Nessun capping, ma la ridristibuzione del 10% del budget ai più piccoli – Sul fronte del capping obbligatorio, il tetto massimo all’importo di cui le aziende di maggiori dimensioni possono beneficiare, ha avuto la meglio il Consiglio Ue. Il Parlamento proponeva di fissarlo a 100mila euro, con regressività a partire da 60mila euro, ma non ci sarà alcun limite ai sussidi per le grandi aziende, anche se è previsto un obbligo del 10% del budget dedicato a pagamenti diretti che dovrà essere redistribuito tra le aziende più piccole. Anche in questo caso, però, con deroghe per gli Stati membri, che possono dimostrare di aver soddisfatto i bisogni redistributivi attraverso altre misure. Peccato che secondo la Commissione Ue, una redistribuzione efficace avrebbe dovuto dedicare almeno il 12% a queste aziende. “Si tratta della chiusura di una trattativa serrata che abbiamo condotto sul dossier forse più delicato e che sancisce la nascita di un terzo pilastro della Pac, perché accanto alla dimensione economica e ambientale la nuova Politica agricola prevederà anche quella della condizionalità sociale, con il rafforzamento dei diritti dei lavoratori” ha commentato l’ex ministro Paolo De Castro, coordinatore del Gruppo S&D alla commissione Agricoltura del Parlamento europeo.

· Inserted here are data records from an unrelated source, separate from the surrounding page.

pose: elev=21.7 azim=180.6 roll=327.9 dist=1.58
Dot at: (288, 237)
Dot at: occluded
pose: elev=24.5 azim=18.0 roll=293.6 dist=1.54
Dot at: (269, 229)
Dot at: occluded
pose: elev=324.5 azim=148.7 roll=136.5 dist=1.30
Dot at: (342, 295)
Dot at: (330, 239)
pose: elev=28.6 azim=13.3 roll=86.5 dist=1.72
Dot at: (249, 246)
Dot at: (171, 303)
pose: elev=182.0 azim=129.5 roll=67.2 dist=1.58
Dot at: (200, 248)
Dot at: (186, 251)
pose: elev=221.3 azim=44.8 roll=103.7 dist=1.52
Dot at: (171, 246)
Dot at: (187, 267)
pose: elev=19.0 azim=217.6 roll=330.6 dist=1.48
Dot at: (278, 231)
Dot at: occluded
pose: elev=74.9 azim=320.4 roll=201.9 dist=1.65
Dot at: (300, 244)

La condizionalità sociale – E, in effetti, altro elemento di scontro con il Consiglio era stato quello della condizionalità sociale, cioè la riduzione degli aiuti in violazione dei diritti dei lavoratori. Contro Germania e i Paesi del Nord Europa. L’Italia, invece, seguita da Francia e Spagna era a favore di un compromesso che tenesse in considerazione i diritti dei lavoratori e degli agricoltori. Di fatto si è arrivati, anche qui, a un accordo: dal 2023 al 2025 l’applicazione della condizionalità sociale sarà solo volontaria. Nell’attesa che diventi, dal 2025, obbligatoria per tutti, la Commissione Ue monitorerà l’impatto della misura nei vari Paesi dove sarà stata già applicata, per apportare eventuali correttivi.
Le reazioni – E se per l’europarlamentare sudtirolese Herbert Dorfmann (Partito Popolare Europeo) “il primo compromesso sulla riforma della Pac, raggiunto nella notte, porterà a una distribuzione degli aiuti più equa e terrà conto della dimensione sociale” con le aziende più grandi che “riceveranno il 10 per cento di fondi in meno, che sarà distribuito a quelle più piccole”, per Eleonora Evi, europarlamentare di Europa Verde “l’accordo raggiunto dalle istituzioni europee rappresenta uno schiaffo alle ambizioni ambientali e climatiche dell’Ue, slegando un terzo del bilancio UE dal rispetto degli obiettivi del Green deal europeo e un assegno, pressoché in bianco, alla lobby dell’agribusiness”. Secondo la Evi “questo accordo conferma il disastroso status quo in cui grandi aziende agricole che praticano un modello di agricoltura industriale insostenibile ricevendo la maggior parte dei sussidi PAC, a discapito dei piccoli agricoltori che, lasciati con le briciole, continuano a sparire a vista d’occhio”. Marco Contiero di Greenpeace Europa invita a gli eurodeputati a votare contro questa Pac: “I leader dell’Ue cercheranno di vendere la riforma come un successo ambientale, ma non ci facciamo ingannare dal greenwashing”.